In this country, this refers to the education of children up to the age of 11. I have said elsewhere that I believe this to be the fundamental core stage in any child’s education. If you cannot captivate them then with the joy of learning, I suspect you never will. It is also the time when you take them from their homes and show them that there is a bigger world out there and they are going to be a part of it.
I remember my primary days well for I can still picture the buildings, the classrooms and some of the teachers. However, when it comes to learning, the picture is far from complete.
Sure we learned to read, to write and to do arithmetic, the old Victorian 3 ‘R’s’, essentials for survival in adult life. And we had to do this well, write neatly and get the spelling right. None of this simple decimal stuff either. You try dividing £14. 2s. 8d by 7 and you will know what I mean.
Much of the rest I am hazy on apart from Miss Tilson’s geography. She never taught us formal geography.
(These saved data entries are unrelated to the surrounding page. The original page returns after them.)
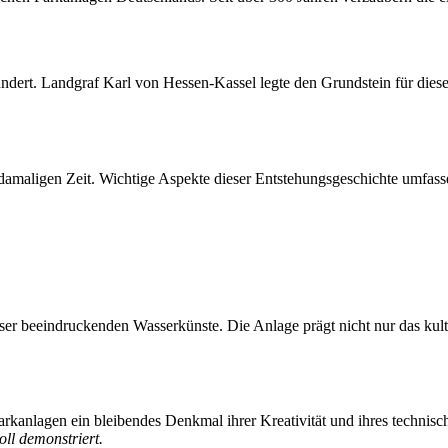
undert. Landgraf Karl von Hessen-Kassel legte den Grundstein für di
 damaligen Zeit. Wichtige Aspekte dieser Entstehungsgeschichte umfass
eser beeindruckenden Wasserkünste. Die Anlage prägt nicht nur das kult
rkanlagen ein bleibendes Denkmal ihrer Kreativität und ihres technis
ll demonstriert.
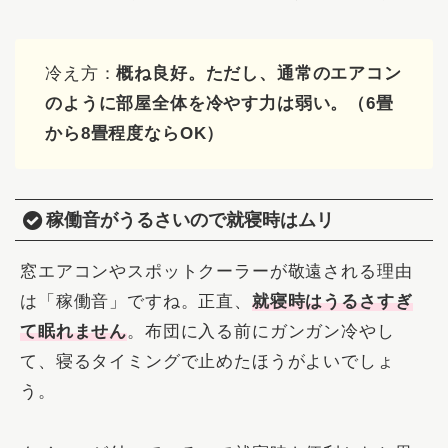
冷え方：
概ね良好。ただし、通常のエアコン
のように部屋全体を冷やす力は弱い。（6畳
から8畳程度ならOK）
稼働音がうるさいので就寝時はムリ
窓エアコンやスポットクーラーが敬遠される理由
は「稼働音」ですね。正直、
就寝時はうるさすぎ
て眠れません
。布団に入る前にガンガン冷やし
て、寝るタイミングで止めたほうがよいでしょ
う。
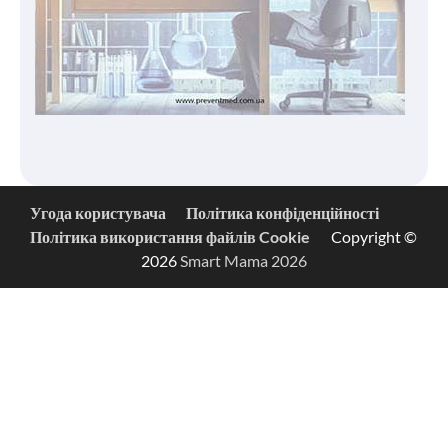
Угода користувача
Політика конфіденційності
Політика використання файлів Cookie
Copyright ©
2026
Smart Mama 2026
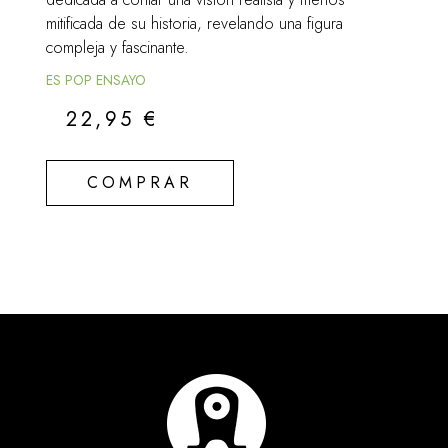
mitificada de su historia, revelando una figura
compleja y fascinante.
ES POP ENSAYO
22,95
€
COMPRAR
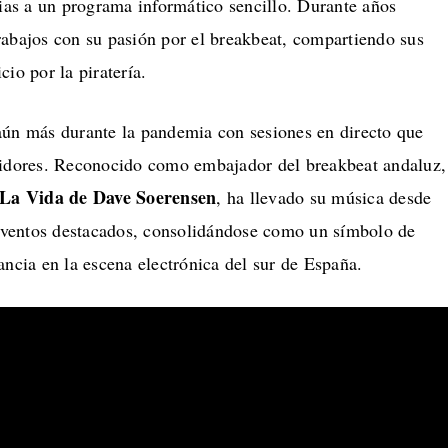
cias a un programa informático sencillo. Durante años
rabajos con su pasión por el breakbeat, compartiendo sus
io por la piratería.
aún más durante la pandemia con sesiones en directo que
uidores. Reconocido como embajador del breakbeat andaluz,
La Vida de Dave Soerensen
, ha llevado su música desde
a eventos destacados, consolidándose como un símbolo de
ancia en la escena electrónica del sur de España.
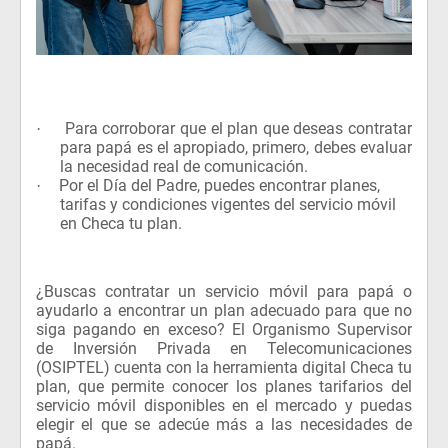
Para corroborar que el plan que deseas contratar
·
para papá es el apropiado, primero, debes evaluar
la necesidad real de comunicación.
Por el Día del Padre, puedes encontrar planes,
·
tarifas y condiciones vigentes del servicio móvil
en Checa tu plan.
¿Buscas contratar un servicio móvil para papá o
ayudarlo a encontrar un plan adecuado para que no
siga pagando en exceso? El Organismo Supervisor
de Inversión Privada en Telecomunicaciones
(OSIPTEL) cuenta con la herramienta digital Checa tu
plan, que permite conocer los planes tarifarios del
servicio móvil disponibles en el mercado y puedas
elegir el que se adecúe más a las necesidades de
papá.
She just told us stories with pictures and maps about the great explorers of this world and we had to write it up afterwards so by that means it was embedded.
She was grey haired even then but no matter. Her tales were the stuff of dreams. And that is why I shall follow Marco Polo on the Silk Road in the autumn of 2009. It is why I went to Africa (Livingstone, Stanley & Speke), to Antarctica (Scott & Shackleton) and maybe one day, I shall follow Orellana up the Orinoco.
History? Can’t remember much of what we were taught but it certainly wasn’t about remembering dates. I think it was mostly about Egyptians, Greeks and Romans plus the Battle of Hastings. What I do remember well is that we looked at the history of Tamworth - Ethelflaeda, daughter of Alfred the Great, Athelstan, her nephew, first king of the English, Offa, king of Mercia whose capital was Tamworth and Robert de Marmion , one of the guys in the Norman invasion and subsequently, King's Champion.
No foreign languages and no formal science to speak of although we did put tadpoles in jars and watch them turn into frogs.
Music? Well it was mostly singing and listening. Cannot recall anyone learning to play an instrument but then none of us could afford one.
Art? All the usual crap with paint and paper.
School plays. Oh we had a lot of these, large and small. My claim to fame was that I played Oliver in a Christmas play called ‘Oliver Twist asks for more.’
Games? Think this is PE nowadays. Usual stuff but I was never interested. They never even tried to teach me to swim which is a pity.
Homework? None but we were encouraged to go to the Town Library and look things up which we did. And, of course, when you are in the Library, you explore other things and that is where I started to read proper fiction.
Exams? Well they were simple in structure but they did ask you questions that you had to think about. None of that multiple choice then.
School trips? Can only recall two. One to Bourton on the Water and the other to Wall (aka Letocetum) a Roman site on the line of the Watling Street.
No computers and no internet, not that I am decrying either. Wish I’d had them. But we started with slates and graduated to exercise books.
I suppose that when you look at the above list and judge it by today’s standards, you’d say it was pretty poor. But then you must consider the outcomes as they say in modern education parlance.
Quite a lot of us moved on from our primary to a small single stream grammar school with a class size of 28. And there we dominated the class each and every year and most of us went to university. And this was against kids drawn from schools all over town.
Lost touch now but reflect:
I ended up running 4 businesses on 4 continents
Andrew became a professor of nuclear physics
Michael built his own pharmacy business
Alan is Archbishop of Armagh and Primate of All Ireland
So there you have it. Little market town of 12,500, Victorian/Edwardian buildings (although the 10- 11 yo class was in a hut), relatively poor, no prescribed curriculum that I could divine, no H & S regulations and no SATS.
But plainly my two schools gave us something that lived with us forever.